Se miraron primero a los pies de la sabina centenaria, cerca de La Canaleja. Le habían dicho que les subiera comida al Cerro de los Curas y Rosario estaba mirando a Nicasio como se miraban cuando eran novios en el baile del trinquete, antes de la guerra, unos meses antes de la guerra. En el escenario cantaba y tocaba el acordeón un hombre vestido como si fuera un cantante cubano.

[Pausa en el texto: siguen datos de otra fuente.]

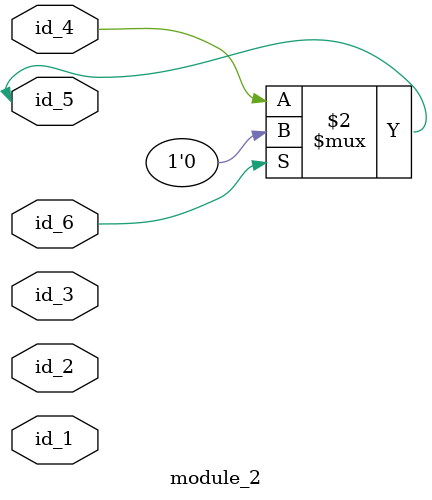
<source format=v>
module module_0;
  assign id_1 = id_1;
  assign id_1 = 1'd0;
  wire id_2;
  assign id_2 = ~id_1;
endmodule
module module_1;
  assign id_1 = id_1 ? 1 : id_1;
  module_0 modCall_1 ();
  assign modCall_1.id_1 = 0;
endmodule
module module_2 (
    id_1,
    id_2,
    id_3,
    id_4,
    id_5,
    id_6
);
  input wire id_6;
  inout wire id_5;
  inout wire id_4;
  inout wire id_3;
  input wire id_2;
  input wire id_1;
  assign id_5 = ~id_6 ? id_4 : 1'b0;
  module_0 modCall_1 ();
endmodule

</source>
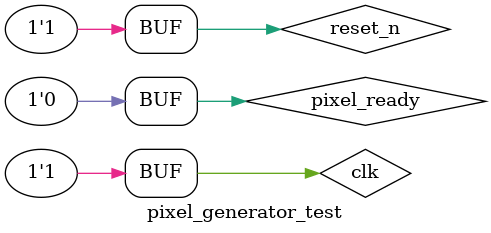
<source format=sv>
`timescale 1ns/100ps

module pixel_generator_test;

reg clk;
reg reset_n;
wire [23:0] pixel_data;
wire pixel_valid;
reg pixel_ready;

pixel_generator u0(
    .in_clk(clk),
    .in_reset_n(reset_n),

    .in_next_frame(1'b0),

    .out_pixel_data(pixel_data),
    .out_pixel_valid(pixel_valid),
    .out_pixel_ready(pixel_ready));

initial begin
       clk = 0; reset_n = 0; pixel_ready = 0;
    #5 clk = 1;
    #5 clk = 0; reset_n = 1; pixel_ready = 0;
    #5 clk = 1;
    #5 clk = 0; reset_n = 1; pixel_ready = 0;
    #5 clk = 1;
    #5 clk = 0; reset_n = 1; pixel_ready = 1;
    #5 clk = 1;
    #5 clk = 0; reset_n = 1; pixel_ready = 0;
    #5 clk = 1;
    #5 clk = 0; reset_n = 1; pixel_ready = 0;
    #5 clk = 1;
    #5 clk = 0; reset_n = 1; pixel_ready = 1;
    #5 clk = 1;
    #5 clk = 0; reset_n = 1; pixel_ready = 1;
    #5 clk = 1;
    #5 clk = 0; reset_n = 1; pixel_ready = 0;
    #5 clk = 1;
    #5 clk = 0; reset_n = 1; pixel_ready = 0;
    #5 clk = 1;
end

endmodule

</source>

Muchos años después, cuando la guerra era un recuerdo infame en Los Yesares, ese hombre regresaría a los bailes de La Agrícola acompañado de un niño y cantaban canciones del Caribe, «chivachivá, cubaná» cantaba el niño y el hombre seguía tocando el acordeón como si fuera un junco torcido por el tiempo.
—No sé por qué no bajáis ya, esto no puede durar así como está durando
—No seas quejica, mujer, que son cuatro días, los aliados van a ganar la guerra mundial y Franco tendrá que salir de España cagando leches
—Eso lo decís desde hace años y mira tú cómo te has quedado, que te estás quedando como la caña de la electricidad y tú que sabrás de esas cosas de los aliados, qué sabrás tú de esas cosas
—Yo sé que te voy a romper en mil pedazos antes de que los americanos entren en Valencia.
Sobre el manto verde del Cerro de los Curas Rosario toca la piel oscura del hombre que duerme a su lado como si fuera un niño. Se lo dicen en el pueblo, que Nicasio es un inocente que se dejó comer la cabeza por los otros del monte, que él no debía nada a los nacionales y que no tenía por qué haber huido al monte como si fuera un malaje y en la guerra se hubiera ensañado con el cura o con el Jefe de la Hermandad o con Delmiro Perales, el jefe de Falange que ahora anda de cargo importante del Gobierno en la capital. La mujer toca el silencio dormido de Nicasio y le cuenta la historia perdida de un sueño que a veces le viene a la cabeza
—Era domingo y estábamos en el baile del trinquete y entonces llegaba un coche azul y entraba en el baile y la gente nos separábamos para dejarle paso y el coche se subía al escenario y de él se bajaba un hombre vestido con un abrigo de pieles y nos decía que si entre el público había un tal Nicasio el de la Negra que Antonio Machín lo quería contratar de cantante en su orquesta y le estaba esperando en una sala de fiestas de Santiago de Cuba y entonces salías tú y decías yo soy Nicasio el de la Negra y no sé cantar pero me gusta mucho tocar las maracas y el del coche contestaba que eso no era importante que lo importante era que Machín te quería en su orquesta y ya aprenderías a cantar «Dos gardenias» y «Angelitos negros» en la sala de fiestas con su profesor de orquesta y entonces tú subías al coche azul y salías del pueblo y yo soñaba que algún día regresarías para casarnos y entonces cuando soñaba eso de regresar para casarnos venía la guerra y tú volvías al pueblo para echarte al monte y antes nos casamos en el ayuntamiento para que nada pudiera separarnos ni los fusiles ni las ametralladoras ni nada y luego te fuiste y ya te veía muerto en la masada del Campillo.
La desnudez de Rosario es blanca como la escarcha de octubre en el Cerro de los Curas y Nicasio la cubre con la oscuridad del silencio, de la torpeza, de una propensión suya a la torpeza
—Es que lo tuyo, Nicasio, es que eres más torpe, es que me tocas y me haces una moradura donde me tocas
—Muy delicada eres tú, ni que fueras la Virgen de los Dolores
—Que sabrás tú mucho de vírgenes, venga
—Yo sé de lo que sé y te voy a encender como a una mecha.
Y ahora se miran desde la desnudez a rayas blancas y negras de la tarde en el monte. Y Nicasio ha entrado en la carne de Rosario como si entrara en el túnel luminoso de la vida, en un paisaje verde de higueras silvestres y tomillo, en la mirada lejana y a veces triste de Rosario cuando estaba cosiendo un jersey de otoño para subirlo al monte con la comida de los huidos. Fuera de la casa el sol se ha ido por las copas oscuras de la sabina centenaria de la Canaleja.
Y cuando se despiertan del sueño, regresa Rosario por los caminos húmedos de Cochichillas, a buscar otro silencio que no sea el de los montes, a lo mejor su eco, la reverberación de la música al rebotar en la piedra desnuda sembrada de coscojas. Es entonces, mientras baja cantando «Dos gardenias», cuando los guardias le preguntan si es la mujer de Nicasio Valero García, el de la Negra. Como en el sueño del coche azul que le acaba de contar a su hombre dormido. Y antes de contestar se tapa la cara con las manos, por si acaso le disparan y le quitan el sueño de repente.